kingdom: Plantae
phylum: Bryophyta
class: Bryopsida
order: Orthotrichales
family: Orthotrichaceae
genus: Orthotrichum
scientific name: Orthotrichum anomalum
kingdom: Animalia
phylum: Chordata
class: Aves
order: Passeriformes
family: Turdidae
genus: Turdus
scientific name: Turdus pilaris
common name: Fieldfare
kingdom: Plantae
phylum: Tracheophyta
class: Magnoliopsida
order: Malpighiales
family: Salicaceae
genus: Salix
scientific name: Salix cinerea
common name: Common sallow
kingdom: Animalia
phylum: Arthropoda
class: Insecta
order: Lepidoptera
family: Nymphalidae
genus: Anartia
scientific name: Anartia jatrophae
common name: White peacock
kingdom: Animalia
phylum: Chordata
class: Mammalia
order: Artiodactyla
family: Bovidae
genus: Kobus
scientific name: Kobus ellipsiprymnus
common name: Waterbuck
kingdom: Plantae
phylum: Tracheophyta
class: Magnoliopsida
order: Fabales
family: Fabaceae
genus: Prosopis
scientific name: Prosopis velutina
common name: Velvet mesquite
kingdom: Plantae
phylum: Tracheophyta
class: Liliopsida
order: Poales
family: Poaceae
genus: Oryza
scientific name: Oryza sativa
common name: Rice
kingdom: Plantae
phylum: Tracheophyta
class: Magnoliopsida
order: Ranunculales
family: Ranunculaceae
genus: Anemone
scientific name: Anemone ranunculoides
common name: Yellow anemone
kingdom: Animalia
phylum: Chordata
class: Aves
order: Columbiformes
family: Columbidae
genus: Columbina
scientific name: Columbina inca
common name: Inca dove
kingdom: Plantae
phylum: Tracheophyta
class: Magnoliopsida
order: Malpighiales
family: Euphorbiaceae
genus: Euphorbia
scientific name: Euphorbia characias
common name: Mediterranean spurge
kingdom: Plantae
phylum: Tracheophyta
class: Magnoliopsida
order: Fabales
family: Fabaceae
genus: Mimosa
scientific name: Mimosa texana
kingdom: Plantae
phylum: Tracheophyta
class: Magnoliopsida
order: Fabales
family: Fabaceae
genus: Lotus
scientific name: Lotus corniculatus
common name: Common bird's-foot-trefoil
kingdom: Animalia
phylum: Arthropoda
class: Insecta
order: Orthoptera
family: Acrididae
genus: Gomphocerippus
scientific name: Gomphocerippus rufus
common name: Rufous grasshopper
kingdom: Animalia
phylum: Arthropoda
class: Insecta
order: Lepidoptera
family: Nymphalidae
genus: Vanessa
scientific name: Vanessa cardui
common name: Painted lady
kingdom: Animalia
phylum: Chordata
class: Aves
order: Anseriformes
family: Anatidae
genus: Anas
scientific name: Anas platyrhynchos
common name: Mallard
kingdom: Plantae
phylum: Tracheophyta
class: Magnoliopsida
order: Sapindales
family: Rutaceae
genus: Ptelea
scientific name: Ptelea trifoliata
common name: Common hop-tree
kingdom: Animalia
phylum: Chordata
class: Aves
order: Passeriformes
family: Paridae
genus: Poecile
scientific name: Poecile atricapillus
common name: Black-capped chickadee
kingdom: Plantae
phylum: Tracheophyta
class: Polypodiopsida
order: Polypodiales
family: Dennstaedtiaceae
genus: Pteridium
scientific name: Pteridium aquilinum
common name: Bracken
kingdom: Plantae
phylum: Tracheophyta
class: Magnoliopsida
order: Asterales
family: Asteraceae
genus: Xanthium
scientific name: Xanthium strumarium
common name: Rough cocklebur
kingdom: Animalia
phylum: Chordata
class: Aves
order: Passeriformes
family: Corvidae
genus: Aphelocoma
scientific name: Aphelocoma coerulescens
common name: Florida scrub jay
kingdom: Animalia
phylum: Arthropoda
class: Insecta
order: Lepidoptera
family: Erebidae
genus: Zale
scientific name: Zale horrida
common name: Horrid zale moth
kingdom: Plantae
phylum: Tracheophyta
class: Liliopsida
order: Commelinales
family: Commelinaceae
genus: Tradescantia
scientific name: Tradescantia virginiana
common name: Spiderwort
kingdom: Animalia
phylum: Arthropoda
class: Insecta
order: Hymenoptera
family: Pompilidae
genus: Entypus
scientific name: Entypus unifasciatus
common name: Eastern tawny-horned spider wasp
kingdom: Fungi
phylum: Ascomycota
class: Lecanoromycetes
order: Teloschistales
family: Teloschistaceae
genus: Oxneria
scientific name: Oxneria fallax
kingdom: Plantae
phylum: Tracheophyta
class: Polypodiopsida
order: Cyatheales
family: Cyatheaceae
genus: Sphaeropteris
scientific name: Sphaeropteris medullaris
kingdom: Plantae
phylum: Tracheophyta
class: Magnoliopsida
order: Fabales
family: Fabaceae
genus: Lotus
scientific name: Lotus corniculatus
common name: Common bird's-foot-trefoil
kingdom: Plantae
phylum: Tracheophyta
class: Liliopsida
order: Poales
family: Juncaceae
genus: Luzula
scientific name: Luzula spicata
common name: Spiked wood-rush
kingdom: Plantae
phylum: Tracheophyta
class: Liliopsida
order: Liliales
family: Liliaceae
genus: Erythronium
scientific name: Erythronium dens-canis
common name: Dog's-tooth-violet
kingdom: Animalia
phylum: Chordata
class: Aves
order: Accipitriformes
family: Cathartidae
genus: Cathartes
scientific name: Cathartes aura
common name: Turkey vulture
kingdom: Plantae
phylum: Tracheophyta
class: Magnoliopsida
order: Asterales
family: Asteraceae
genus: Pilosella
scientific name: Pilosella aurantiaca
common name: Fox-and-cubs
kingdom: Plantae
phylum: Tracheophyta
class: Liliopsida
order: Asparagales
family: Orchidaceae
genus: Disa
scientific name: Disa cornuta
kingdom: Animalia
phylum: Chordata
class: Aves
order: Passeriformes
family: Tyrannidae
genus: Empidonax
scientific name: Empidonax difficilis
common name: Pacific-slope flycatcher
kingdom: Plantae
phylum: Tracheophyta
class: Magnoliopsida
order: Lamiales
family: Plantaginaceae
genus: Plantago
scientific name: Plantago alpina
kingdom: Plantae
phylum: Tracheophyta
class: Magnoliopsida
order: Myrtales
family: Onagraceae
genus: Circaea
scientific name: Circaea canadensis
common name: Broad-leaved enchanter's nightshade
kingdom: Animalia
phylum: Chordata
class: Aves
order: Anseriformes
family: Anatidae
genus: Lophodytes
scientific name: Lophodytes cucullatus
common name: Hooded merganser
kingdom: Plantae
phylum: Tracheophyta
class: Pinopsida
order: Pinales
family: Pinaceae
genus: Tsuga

====

Problem to solve: Write out every line of the rows above again, word for word and in the same order.

Answer to this task:
kingdom: Plantae
phylum: Bryophyta
class: Bryopsida
order: Orthotrichales
family: Orthotrichaceae
genus: Orthotrichum
scientific name: Orthotrichum anomalum
kingdom: Animalia
phylum: Chordata
class: Aves
order: Passeriformes
family: Turdidae
genus: Turdus
scientific name: Turdus pilaris
common name: Fieldfare
kingdom: Plantae
phylum: Tracheophyta
class: Magnoliopsida
order: Malpighiales
family: Salicaceae
genus: Salix
scientific name: Salix cinerea
common name: Common sallow
kingdom: Animalia
phylum: Arthropoda
class: Insecta
order: Lepidoptera
family: Nymphalidae
genus: Anartia
scientific name: Anartia jatrophae
common name: White peacock
kingdom: Animalia
phylum: Chordata
class: Mammalia
order: Artiodactyla
family: Bovidae
genus: Kobus
scientific name: Kobus ellipsiprymnus
common name: Waterbuck
kingdom: Plantae
phylum: Tracheophyta
class: Magnoliopsida
order: Fabales
family: Fabaceae
genus: Prosopis
scientific name: Prosopis velutina
common name: Velvet mesquite
kingdom: Plantae
phylum: Tracheophyta
class: Liliopsida
order: Poales
family: Poaceae
genus: Oryza
scientific name: Oryza sativa
common name: Rice
kingdom: Plantae
phylum: Tracheophyta
class: Magnoliopsida
order: Ranunculales
family: Ranunculaceae
genus: Anemone
scientific name: Anemone ranunculoides
common name: Yellow anemone
kingdom: Animalia
phylum: Chordata
class: Aves
order: Columbiformes
family: Columbidae
genus: Columbina
scientific name: Columbina inca
common name: Inca dove
kingdom: Plantae
phylum: Tracheophyta
class: Magnoliopsida
order: Malpighiales
family: Euphorbiaceae
genus: Euphorbia
scientific name: Euphorbia characias
common name: Mediterranean spurge
kingdom: Plantae
phylum: Tracheophyta
class: Magnoliopsida
order: Fabales
family: Fabaceae
genus: Mimosa
scientific name: Mimosa texana
kingdom: Plantae
phylum: Tracheophyta
class: Magnoliopsida
order: Fabales
family: Fabaceae
genus: Lotus
scientific name: Lotus corniculatus
common name: Common bird's-foot-trefoil
kingdom: Animalia
phylum: Arthropoda
class: Insecta
order: Orthoptera
family: Acrididae
genus: Gomphocerippus
scientific name: Gomphocerippus rufus
common name: Rufous grasshopper
kingdom: Animalia
phylum: Arthropoda
class: Insecta
order: Lepidoptera
family: Nymphalidae
genus: Vanessa
scientific name: Vanessa cardui
common name: Painted lady
kingdom: Animalia
phylum: Chordata
class: Aves
order: Anseriformes
family: Anatidae
genus: Anas
scientific name: Anas platyrhynchos
common name: Mallard
kingdom: Plantae
phylum: Tracheophyta
class: Magnoliopsida
order: Sapindales
family: Rutaceae
genus: Ptelea
scientific name: Ptelea trifoliata
common name: Common hop-tree
kingdom: Animalia
phylum: Chordata
class: Aves
order: Passeriformes
family: Paridae
genus: Poecile
scientific name: Poecile atricapillus
common name: Black-capped chickadee
kingdom: Plantae
phylum: Tracheophyta
class: Polypodiopsida
order: Polypodiales
family: Dennstaedtiaceae
genus: Pteridium
scientific name: Pteridium aquilinum
common name: Bracken
kingdom: Plantae
phylum: Tracheophyta
class: Magnoliopsida
order: Asterales
family: Asteraceae
genus: Xanthium
scientific name: Xanthium strumarium
common name: Rough cocklebur
kingdom: Animalia
phylum: Chordata
class: Aves
order: Passeriformes
family: Corvidae
genus: Aphelocoma
scientific name: Aphelocoma coerulescens
common name: Florida scrub jay
kingdom: Animalia
phylum: Arthropoda
class: Insecta
order: Lepidoptera
family: Erebidae
genus: Zale
scientific name: Zale horrida
common name: Horrid zale moth
kingdom: Plantae
phylum: Tracheophyta
class: Liliopsida
order: Commelinales
family: Commelinaceae
genus: Tradescantia
scientific name: Tradescantia virginiana
common name: Spiderwort
kingdom: Animalia
phylum: Arthropoda
class: Insecta
order: Hymenoptera
family: Pompilidae
genus: Entypus
scientific name: Entypus unifasciatus
common name: Eastern tawny-horned spider wasp
kingdom: Fungi
phylum: Ascomycota
class: Lecanoromycetes
order: Teloschistales
family: Teloschistaceae
genus: Oxneria
scientific name: Oxneria fallax
kingdom: Plantae
phylum: Tracheophyta
class: Polypodiopsida
order: Cyatheales
family: Cyatheaceae
genus: Sphaeropteris
scientific name: Sphaeropteris medullaris
kingdom: Plantae
phylum: Tracheophyta
class: Magnoliopsida
order: Fabales
family: Fabaceae
genus: Lotus
scientific name: Lotus corniculatus
common name: Common bird's-foot-trefoil
kingdom: Plantae
phylum: Tracheophyta
class: Liliopsida
order: Poales
family: Juncaceae
genus: Luzula
scientific name: Luzula spicata
common name: Spiked wood-rush
kingdom: Plantae
phylum: Tracheophyta
class: Liliopsida
order: Liliales
family: Liliaceae
genus: Erythronium
scientific name: Erythronium dens-canis
common name: Dog's-tooth-violet
kingdom: Animalia
phylum: Chordata
class: Aves
order: Accipitriformes
family: Cathartidae
genus: Cathartes
scientific name: Cathartes aura
common name: Turkey vulture
kingdom: Plantae
phylum: Tracheophyta
class: Magnoliopsida
order: Asterales
family: Asteraceae
genus: Pilosella
scientific name: Pilosella aurantiaca
common name: Fox-and-cubs
kingdom: Plantae
phylum: Tracheophyta
class: Liliopsida
order: Asparagales
family: Orchidaceae
genus: Disa
scientific name: Disa cornuta
kingdom: Animalia
phylum: Chordata
class: Aves
order: Passeriformes
family: Tyrannidae
genus: Empidonax
scientific name: Empidonax difficilis
common name: Pacific-slope flycatcher
kingdom: Plantae
phylum: Tracheophyta
class: Magnoliopsida
order: Lamiales
family: Plantaginaceae
genus: Plantago
scientific name: Plantago alpina
kingdom: Plantae
phylum: Tracheophyta
class: Magnoliopsida
order: Myrtales
family: Onagraceae
genus: Circaea
scientific name: Circaea canadensis
common name: Broad-leaved enchanter's nightshade
kingdom: Animalia
phylum: Chordata
class: Aves
order: Anseriformes
family: Anatidae
genus: Lophodytes
scientific name: Lophodytes cucullatus
common name: Hooded merganser
kingdom: Plantae
phylum: Tracheophyta
class: Pinopsida
order: Pinales
family: Pinaceae
genus: Tsuga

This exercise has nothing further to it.